- _YOUR INSTRUCTIONS_
Retype the entries below word for word, leaving out every picture.

╭──

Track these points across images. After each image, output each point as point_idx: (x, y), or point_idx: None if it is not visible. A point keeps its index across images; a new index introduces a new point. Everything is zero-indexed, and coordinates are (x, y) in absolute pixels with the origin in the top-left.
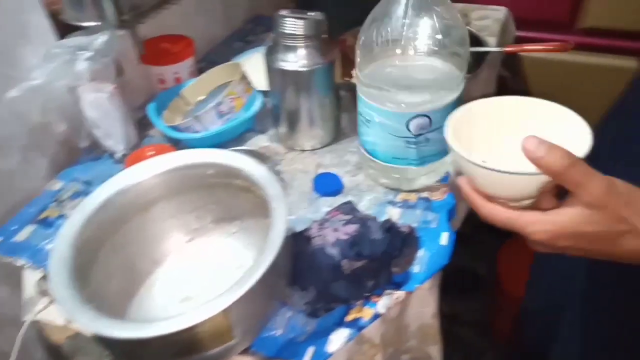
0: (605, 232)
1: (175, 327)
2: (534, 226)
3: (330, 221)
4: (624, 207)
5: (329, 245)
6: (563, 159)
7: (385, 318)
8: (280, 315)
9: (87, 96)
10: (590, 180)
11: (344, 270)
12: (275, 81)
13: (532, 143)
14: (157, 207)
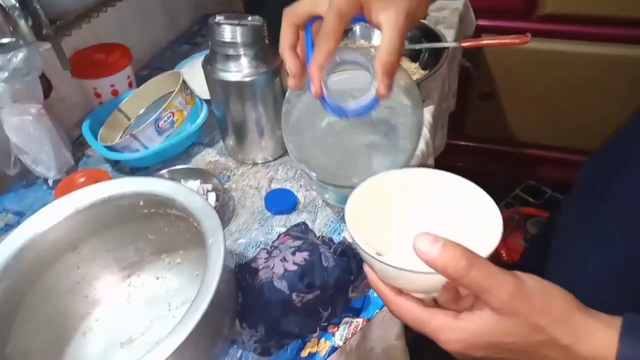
0: (522, 343)
1: None
2: (446, 334)
3: (278, 249)
4: (539, 314)
5: (277, 278)
6: (460, 261)
7: (344, 350)
8: (229, 356)
9: (9, 120)
10: (496, 284)
11: (294, 303)
12: (217, 92)
13: (424, 243)
14: (88, 245)
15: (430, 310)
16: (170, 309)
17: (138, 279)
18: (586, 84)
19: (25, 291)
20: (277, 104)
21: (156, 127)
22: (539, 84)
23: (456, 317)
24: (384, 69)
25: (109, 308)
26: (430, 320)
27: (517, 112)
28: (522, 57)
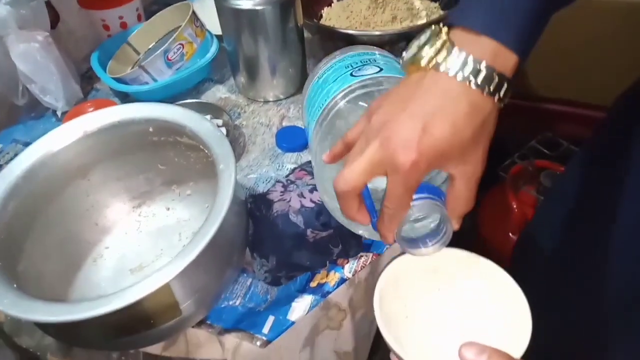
0: None
1: (105, 309)
2: None
3: (295, 183)
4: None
5: (293, 212)
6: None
7: (353, 282)
8: (239, 283)
9: (16, 47)
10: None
11: (308, 239)
12: (228, 23)
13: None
14: (97, 171)
15: None
16: (180, 239)
17: (149, 209)
18: (611, 38)
19: (36, 212)
20: (291, 38)
21: (165, 59)
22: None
23: None
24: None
25: (119, 236)
26: None
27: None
28: None
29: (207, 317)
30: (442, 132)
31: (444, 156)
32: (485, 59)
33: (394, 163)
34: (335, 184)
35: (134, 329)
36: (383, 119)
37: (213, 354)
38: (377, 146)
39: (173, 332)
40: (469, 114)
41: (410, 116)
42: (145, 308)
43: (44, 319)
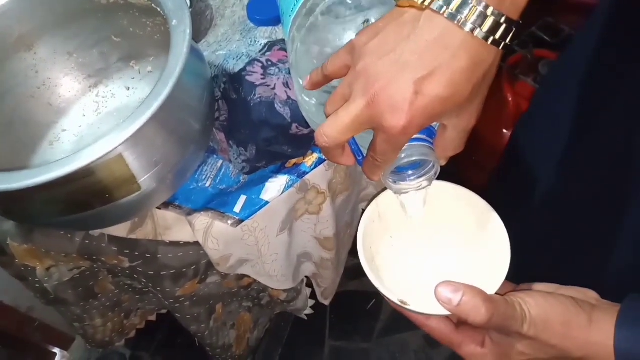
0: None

╰──

- _EXERCISE OUTPUT_
Track these points across images. After each image, output each point as point_idx: (x, y), or point_idx: None if it is not visible. A point keeps its index across images; a new index introduces a new point. Everything is zero-indexed, and coordinates are (x, y) in absolute pixels with the origin in the top-left.
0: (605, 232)
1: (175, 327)
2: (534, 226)
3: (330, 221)
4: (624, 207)
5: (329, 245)
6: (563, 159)
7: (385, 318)
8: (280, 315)
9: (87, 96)
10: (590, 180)
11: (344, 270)
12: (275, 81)
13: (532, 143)
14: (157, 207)
0: (522, 343)
1: None
2: (446, 334)
3: (278, 249)
4: (539, 314)
5: (277, 278)
6: (460, 261)
7: (344, 350)
8: (229, 356)
9: (9, 120)
10: (496, 284)
11: (294, 303)
12: (217, 92)
13: (424, 243)
14: (88, 245)
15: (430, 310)
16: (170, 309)
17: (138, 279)
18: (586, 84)
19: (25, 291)
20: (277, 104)
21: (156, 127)
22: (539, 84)
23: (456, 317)
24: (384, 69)
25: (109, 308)
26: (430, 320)
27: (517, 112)
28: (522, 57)
0: None
1: (105, 309)
2: None
3: (295, 183)
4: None
5: (293, 212)
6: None
7: (353, 282)
8: (239, 283)
9: (16, 47)
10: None
11: (308, 239)
12: (228, 23)
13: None
14: (97, 171)
15: None
16: (180, 239)
17: (149, 209)
18: (611, 38)
19: (36, 212)
20: (291, 38)
21: (165, 59)
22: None
23: None
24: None
25: (119, 236)
26: None
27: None
28: None
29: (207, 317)
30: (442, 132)
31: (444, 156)
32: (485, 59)
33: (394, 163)
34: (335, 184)
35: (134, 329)
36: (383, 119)
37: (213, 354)
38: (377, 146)
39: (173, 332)
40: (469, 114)
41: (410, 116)
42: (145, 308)
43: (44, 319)
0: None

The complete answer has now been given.